Every HTTP request is tagged with a requestId: ArcadeDB reuses the inbound X-Request-Id header when present (sanitized, capped at 128 characters) or generates a UUID, and echoes it on the response. The db field is taken from the request’s database path parameter. When the tracing plugin is active, traceId/spanId are added too — but requestId works for correlation even with tracing disabled.

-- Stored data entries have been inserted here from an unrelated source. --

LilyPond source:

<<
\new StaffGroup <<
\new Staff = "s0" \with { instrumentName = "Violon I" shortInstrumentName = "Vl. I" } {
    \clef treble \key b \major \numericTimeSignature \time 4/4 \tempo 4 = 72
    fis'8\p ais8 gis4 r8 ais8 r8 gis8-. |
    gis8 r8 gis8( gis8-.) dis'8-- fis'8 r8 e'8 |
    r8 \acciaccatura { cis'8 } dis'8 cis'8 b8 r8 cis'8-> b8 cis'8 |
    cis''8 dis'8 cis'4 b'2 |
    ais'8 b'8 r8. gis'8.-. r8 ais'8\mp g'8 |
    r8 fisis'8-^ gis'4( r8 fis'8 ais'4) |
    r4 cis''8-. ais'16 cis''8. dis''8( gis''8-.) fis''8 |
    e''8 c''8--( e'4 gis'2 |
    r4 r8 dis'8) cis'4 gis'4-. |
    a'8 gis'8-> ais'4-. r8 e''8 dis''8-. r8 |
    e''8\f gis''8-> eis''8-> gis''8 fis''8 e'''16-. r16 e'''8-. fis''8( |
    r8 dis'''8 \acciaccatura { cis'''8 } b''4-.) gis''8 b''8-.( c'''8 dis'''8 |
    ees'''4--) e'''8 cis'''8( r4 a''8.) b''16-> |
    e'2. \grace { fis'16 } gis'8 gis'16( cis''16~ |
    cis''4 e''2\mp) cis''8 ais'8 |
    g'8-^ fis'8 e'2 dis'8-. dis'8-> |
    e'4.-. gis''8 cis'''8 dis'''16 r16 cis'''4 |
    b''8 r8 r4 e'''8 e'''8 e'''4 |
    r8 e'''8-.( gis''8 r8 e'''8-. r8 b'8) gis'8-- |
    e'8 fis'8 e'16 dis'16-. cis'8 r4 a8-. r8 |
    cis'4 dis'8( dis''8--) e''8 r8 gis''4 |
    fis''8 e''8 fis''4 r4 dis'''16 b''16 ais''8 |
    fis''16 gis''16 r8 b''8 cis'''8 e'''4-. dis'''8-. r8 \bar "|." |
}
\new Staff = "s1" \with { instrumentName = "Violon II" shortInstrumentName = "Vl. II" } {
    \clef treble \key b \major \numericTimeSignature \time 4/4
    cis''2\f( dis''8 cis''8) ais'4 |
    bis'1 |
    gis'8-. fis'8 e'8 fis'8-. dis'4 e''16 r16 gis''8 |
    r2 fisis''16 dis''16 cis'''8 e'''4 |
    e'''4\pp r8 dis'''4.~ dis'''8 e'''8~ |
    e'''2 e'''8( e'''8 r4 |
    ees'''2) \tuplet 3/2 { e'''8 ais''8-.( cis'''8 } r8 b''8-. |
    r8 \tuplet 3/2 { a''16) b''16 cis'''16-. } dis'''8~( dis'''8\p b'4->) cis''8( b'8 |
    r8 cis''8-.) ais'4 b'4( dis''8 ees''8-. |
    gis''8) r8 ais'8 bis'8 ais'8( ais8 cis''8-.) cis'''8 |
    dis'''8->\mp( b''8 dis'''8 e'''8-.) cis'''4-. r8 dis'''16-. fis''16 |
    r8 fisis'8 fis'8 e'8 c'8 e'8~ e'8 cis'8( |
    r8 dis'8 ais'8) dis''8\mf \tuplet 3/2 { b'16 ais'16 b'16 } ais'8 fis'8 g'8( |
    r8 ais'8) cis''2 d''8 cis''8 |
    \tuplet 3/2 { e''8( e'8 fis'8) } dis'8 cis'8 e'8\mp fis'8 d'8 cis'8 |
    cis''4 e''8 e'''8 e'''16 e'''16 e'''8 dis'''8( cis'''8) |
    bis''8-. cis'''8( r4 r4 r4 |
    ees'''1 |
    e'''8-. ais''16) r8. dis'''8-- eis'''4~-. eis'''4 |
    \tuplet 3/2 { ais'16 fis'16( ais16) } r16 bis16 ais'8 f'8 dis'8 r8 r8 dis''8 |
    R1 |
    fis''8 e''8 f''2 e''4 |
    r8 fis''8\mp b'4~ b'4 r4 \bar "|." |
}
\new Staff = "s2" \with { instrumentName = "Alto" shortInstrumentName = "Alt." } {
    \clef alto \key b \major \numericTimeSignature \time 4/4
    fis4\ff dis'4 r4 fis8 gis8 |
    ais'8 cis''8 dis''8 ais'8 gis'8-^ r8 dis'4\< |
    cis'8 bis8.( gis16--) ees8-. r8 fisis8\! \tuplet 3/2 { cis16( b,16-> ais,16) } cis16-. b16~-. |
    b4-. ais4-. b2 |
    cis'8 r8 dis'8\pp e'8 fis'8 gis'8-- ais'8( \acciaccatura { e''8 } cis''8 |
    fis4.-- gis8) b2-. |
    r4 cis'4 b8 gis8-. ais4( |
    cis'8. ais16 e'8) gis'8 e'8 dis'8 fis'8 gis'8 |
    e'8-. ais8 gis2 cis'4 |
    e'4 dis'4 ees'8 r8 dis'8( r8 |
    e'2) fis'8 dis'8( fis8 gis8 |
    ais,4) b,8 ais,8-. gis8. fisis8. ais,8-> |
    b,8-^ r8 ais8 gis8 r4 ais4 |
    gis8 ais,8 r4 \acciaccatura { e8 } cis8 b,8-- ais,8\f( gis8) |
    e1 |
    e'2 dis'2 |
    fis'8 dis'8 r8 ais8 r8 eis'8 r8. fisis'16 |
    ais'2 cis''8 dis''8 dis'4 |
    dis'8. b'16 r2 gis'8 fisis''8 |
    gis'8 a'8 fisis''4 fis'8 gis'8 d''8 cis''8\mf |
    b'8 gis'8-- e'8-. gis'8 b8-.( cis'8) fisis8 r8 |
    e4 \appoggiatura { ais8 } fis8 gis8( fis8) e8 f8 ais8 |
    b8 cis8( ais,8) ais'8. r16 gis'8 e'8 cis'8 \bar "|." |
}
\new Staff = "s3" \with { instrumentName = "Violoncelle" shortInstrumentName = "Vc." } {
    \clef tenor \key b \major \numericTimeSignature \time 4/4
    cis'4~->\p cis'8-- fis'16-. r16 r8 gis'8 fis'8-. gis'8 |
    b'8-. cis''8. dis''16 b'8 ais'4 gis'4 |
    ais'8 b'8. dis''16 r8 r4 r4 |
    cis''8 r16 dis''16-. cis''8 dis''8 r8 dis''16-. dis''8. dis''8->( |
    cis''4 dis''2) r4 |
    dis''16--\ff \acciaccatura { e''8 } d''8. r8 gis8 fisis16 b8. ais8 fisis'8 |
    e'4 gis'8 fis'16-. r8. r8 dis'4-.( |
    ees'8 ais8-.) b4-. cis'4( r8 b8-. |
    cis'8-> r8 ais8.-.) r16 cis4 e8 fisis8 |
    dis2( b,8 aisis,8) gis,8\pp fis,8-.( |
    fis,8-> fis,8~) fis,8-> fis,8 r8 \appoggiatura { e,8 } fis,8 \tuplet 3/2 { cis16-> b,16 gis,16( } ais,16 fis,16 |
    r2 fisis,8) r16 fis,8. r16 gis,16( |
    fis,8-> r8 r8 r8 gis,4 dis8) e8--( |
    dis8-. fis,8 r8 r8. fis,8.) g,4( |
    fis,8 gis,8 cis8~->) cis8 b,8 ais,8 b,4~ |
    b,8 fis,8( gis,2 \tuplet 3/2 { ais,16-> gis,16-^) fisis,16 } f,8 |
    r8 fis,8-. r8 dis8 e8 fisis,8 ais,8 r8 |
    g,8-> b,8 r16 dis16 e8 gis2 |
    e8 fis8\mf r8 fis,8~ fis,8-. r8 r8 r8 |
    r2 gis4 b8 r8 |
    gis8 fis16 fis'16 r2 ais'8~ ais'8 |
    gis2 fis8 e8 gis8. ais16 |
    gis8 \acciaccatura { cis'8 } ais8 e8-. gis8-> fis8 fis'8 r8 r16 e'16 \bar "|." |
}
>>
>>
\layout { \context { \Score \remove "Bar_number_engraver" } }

For operators who keep text logs, arcadedb.server.logIncludeTrace=true appends ` [traceId=…]` to each line while a trace is active (default off, preserving current output):

arcadedb.server.logIncludeTrace=true

Health probes

ArcadeDB exposes two complementary, unauthenticated endpoints so orchestrators can tell a live process from a ready one. See the HTTP API reference for response details.

Endpoint Probe Behavior

Endpoint	Probe	Behavior
`GET /api/v1/health`	liveness	Returns `204` whenever the HTTP layer is up. Performs no database I/O and never returns a busy/`503` status, so a node that is merely warming up is not killed.
`GET /api/v1/ready`	readiness	Returns `204` once the server is `ONLINE`; `503` (`Server not started yet`) before that. Unchanged by default.

GET /api/v1/health

liveness

Returns 204 whenever the HTTP layer is up. Performs no database I/O and never returns a busy/503 status, so a node that is merely warming up is not killed.

GET /api/v1/ready

readiness

Returns 204 once the server is ONLINE; 503 (Server not started yet) before that. Unchanged by default.

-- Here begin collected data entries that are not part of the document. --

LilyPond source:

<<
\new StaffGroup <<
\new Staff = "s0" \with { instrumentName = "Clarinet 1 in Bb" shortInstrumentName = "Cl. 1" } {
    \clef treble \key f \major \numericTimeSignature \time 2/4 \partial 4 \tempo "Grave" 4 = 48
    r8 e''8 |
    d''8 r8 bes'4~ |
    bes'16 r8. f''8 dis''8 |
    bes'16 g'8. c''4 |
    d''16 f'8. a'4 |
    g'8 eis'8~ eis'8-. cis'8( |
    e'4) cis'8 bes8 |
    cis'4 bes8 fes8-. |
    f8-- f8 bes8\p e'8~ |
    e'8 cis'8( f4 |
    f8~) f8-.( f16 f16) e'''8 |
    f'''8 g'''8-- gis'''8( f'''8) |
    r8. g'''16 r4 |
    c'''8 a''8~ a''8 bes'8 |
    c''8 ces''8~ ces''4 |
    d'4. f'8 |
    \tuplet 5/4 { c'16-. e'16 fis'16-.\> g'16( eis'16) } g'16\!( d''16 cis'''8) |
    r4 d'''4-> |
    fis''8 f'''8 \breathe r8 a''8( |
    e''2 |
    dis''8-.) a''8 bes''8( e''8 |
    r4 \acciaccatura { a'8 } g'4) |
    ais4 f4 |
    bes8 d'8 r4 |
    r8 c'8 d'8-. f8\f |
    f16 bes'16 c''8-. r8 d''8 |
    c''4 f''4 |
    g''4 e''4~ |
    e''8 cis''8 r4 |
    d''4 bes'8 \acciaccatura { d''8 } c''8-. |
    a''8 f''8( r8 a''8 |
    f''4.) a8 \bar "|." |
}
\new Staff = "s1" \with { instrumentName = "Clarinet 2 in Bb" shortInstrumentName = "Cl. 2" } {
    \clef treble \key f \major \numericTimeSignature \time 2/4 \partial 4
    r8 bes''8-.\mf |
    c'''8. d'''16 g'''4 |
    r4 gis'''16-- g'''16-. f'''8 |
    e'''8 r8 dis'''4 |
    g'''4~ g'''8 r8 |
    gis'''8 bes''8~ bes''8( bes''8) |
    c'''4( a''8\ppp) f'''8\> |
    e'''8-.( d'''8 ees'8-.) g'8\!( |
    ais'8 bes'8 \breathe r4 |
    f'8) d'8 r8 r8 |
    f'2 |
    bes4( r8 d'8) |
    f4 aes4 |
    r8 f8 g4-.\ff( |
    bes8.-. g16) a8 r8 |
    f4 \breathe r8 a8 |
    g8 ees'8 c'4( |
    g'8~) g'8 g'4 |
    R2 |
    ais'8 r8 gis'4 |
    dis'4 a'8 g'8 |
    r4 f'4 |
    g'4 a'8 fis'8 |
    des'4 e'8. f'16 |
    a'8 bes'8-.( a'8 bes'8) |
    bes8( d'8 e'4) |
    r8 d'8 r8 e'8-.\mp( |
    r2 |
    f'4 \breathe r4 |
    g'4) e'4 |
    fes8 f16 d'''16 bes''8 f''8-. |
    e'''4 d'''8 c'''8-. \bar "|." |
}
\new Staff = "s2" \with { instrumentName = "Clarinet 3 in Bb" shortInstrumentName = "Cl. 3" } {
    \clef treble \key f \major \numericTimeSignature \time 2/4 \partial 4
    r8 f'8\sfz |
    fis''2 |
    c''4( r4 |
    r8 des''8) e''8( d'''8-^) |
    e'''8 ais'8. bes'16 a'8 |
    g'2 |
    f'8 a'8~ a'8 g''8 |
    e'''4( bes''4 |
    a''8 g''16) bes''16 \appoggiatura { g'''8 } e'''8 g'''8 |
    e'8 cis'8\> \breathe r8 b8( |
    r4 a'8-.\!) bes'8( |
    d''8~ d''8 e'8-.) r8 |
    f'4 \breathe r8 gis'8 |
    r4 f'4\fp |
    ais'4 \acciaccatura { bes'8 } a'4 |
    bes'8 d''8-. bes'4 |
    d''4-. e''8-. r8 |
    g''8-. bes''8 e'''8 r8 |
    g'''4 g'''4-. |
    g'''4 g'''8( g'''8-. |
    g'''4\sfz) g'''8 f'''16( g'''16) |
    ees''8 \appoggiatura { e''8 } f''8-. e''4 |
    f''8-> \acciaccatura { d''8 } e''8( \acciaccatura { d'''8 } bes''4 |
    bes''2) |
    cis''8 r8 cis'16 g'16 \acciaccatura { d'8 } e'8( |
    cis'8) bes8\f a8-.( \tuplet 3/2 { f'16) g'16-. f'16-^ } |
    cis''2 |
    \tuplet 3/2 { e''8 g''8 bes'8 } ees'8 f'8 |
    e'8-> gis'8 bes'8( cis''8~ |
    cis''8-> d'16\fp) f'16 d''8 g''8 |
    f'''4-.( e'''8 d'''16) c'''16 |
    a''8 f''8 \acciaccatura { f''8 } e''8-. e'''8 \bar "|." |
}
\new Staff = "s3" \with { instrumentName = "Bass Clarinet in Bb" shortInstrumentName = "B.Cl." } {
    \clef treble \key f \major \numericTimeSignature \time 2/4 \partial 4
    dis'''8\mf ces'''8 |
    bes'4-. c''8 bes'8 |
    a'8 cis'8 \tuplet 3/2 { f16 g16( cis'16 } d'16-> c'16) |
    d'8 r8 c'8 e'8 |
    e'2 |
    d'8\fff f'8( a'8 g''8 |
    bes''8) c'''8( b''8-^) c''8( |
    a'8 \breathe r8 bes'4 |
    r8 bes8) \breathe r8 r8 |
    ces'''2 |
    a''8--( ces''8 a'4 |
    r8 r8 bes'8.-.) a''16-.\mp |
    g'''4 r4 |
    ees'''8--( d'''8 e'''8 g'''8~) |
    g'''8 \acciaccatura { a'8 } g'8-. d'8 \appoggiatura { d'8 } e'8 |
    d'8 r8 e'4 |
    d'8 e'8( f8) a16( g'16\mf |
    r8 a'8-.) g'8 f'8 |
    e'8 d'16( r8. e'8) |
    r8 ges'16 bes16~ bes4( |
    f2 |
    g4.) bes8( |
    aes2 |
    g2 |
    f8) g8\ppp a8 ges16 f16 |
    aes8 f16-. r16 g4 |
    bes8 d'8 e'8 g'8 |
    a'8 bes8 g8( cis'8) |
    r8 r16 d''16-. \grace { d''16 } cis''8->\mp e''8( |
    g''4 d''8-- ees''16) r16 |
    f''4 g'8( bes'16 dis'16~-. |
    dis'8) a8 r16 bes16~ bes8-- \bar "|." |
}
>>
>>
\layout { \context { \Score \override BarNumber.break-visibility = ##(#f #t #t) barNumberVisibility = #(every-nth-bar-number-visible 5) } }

Use /api/v1/health for the liveness probe and /api/v1/ready for the readiness probe:

livenessProbe:
  httpGet:
    path: /api/v1/health
    port: 2480
  initialDelaySeconds: 10
  periodSeconds: 10
readinessProbe:
  httpGet:
    path: /api/v1/ready
    port: 2480
  initialDelaySeconds: 20
  periodSeconds: 10

HA-aware readiness

On a High Availability cluster you can make readiness reflect Raft membership so traffic is withheld until a node has joined the group:

arcadedb.server.readinessRequiresHA=true

When this flag is true and HA is active, /api/v1/ready returns 503 (Node has not yet joined the Raft group) until a leader has been elected. Once a leader is known, a second gate checks that the node is a member of the current Raft configuration and, for a follower, that it has caught up to within arcadedb.server.readinessHAMaxLag log entries (default 100) of the commit index; until then it keeps returning 503 (Node is not yet in the Raft configuration or has not caught up). Only then does it return 204. This prevents a (re)joined follower with a wiped or lagging log from being marked ready mid-catch-up, which would otherwise let a rolling restart drop the write quorum. The default (false for readinessRequiresHA) preserves current readiness behavior. See Kubernetes deployment for the full StatefulSet example.